If you, too, have recently joined the corporate sector only to find yourself floundering like some proverbial waterless fish, fear not. With the right mindset and bit of strategy, becoming a productive, confident member of your team is entirely doable. For tips on how to make this transformation as quickly as possible, I tapped an assortment of employment experts and corporate America survivors. Here's what they recommend doing to make the right impression those first three crucial months on the job.

1. Study the system.

If you want to fit in, take mental notes, advises Maggie Ruvoldt, executive vice president of human resources at 2tor, an education technology company in New York City. Watch how your co-workers interact, how they work and how they blow off steam. Studying and then emulating these nuances is essential, "from leadership styles to work culture and preferred font types," Ruvoldt said.

2. Make allies.

Start with your boss and immediate teammates. But don't overlook colleagues and managers beyond your department.
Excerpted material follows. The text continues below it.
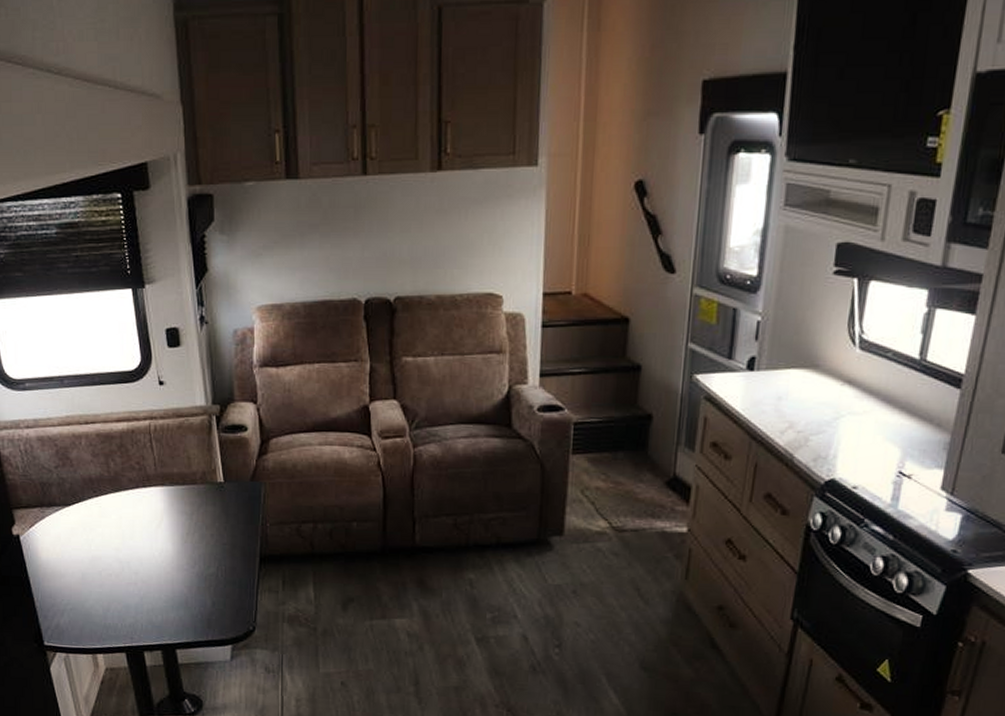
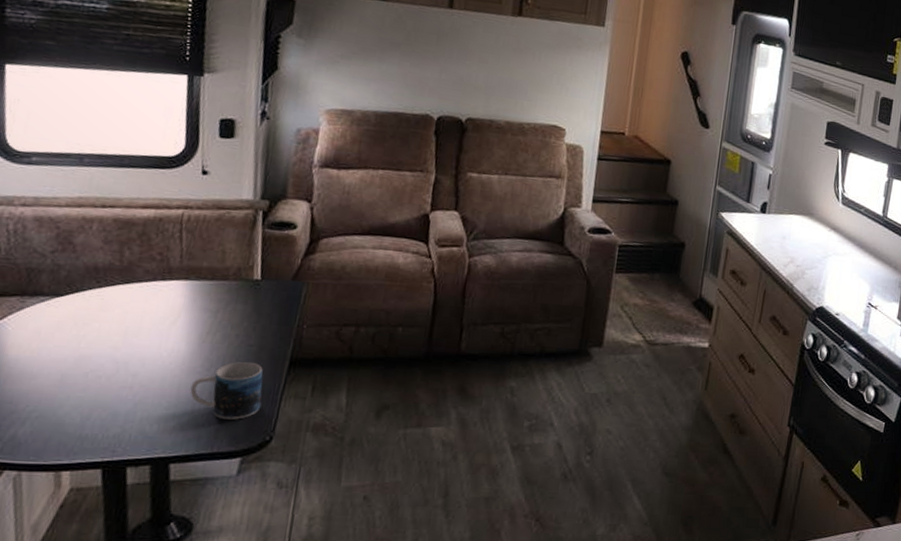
mug: none [181,559,242,612] -> present [190,361,263,420]

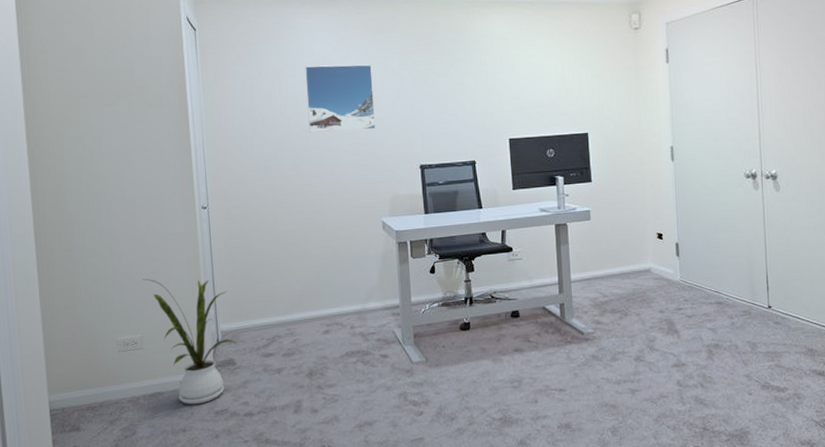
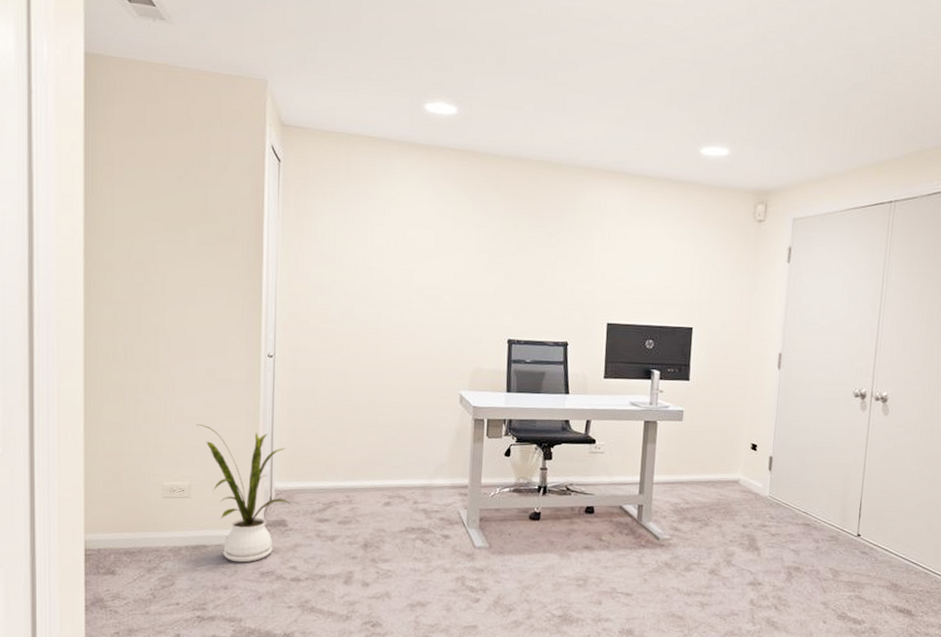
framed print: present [305,64,376,133] -> none [392,215,468,295]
Rich DeMatteo, a former recruiter in Philadelphia who blogs about careers at Corn on the Job, advises meeting individually with colleagues and managers. Ask about their role at the company and how you can best work with them. Besides learning how the company operates, you'll learn how it makes money -- key information you need to excel in your new role. "New hires who spend time internally networking within the company perform better, are promoted faster and can expect to have a much stronger network," DeMatteo said.

3. Get in the game.

If you don't have enough work on your plate, offer to take some off your manager's or teammates' hands. "Your boss will see you as a go-getter, and your co-workers will like you more," said Jonathan Franks, managing partner and co-founder of LUCID Public Relations in Los Angeles. Likewise, when attending your first meeting, dive into the fray right away. Be prepared to join the discussion (or at the very least, introduce yourself and convey your excitement about joining the team). Be mindful, though, that you don't hog the floor or come off as a know-it-all.

4. Exceed expectations.

Ask your boss what she expects you to accomplish your first three months on the job. "What are your manager's goals and what are senior management's expectations for your department?" said John Millikin, a management professor at Arizona State University's W. P. Carey School of Business. "How does doing your job fit into meeting the department's goals? The more you understand how your role fits into the overall picture, the easier it will be for you to emphasize the right things in your performance." And the sooner you know your boss's expectations of you, the sooner you can work on exceeding them.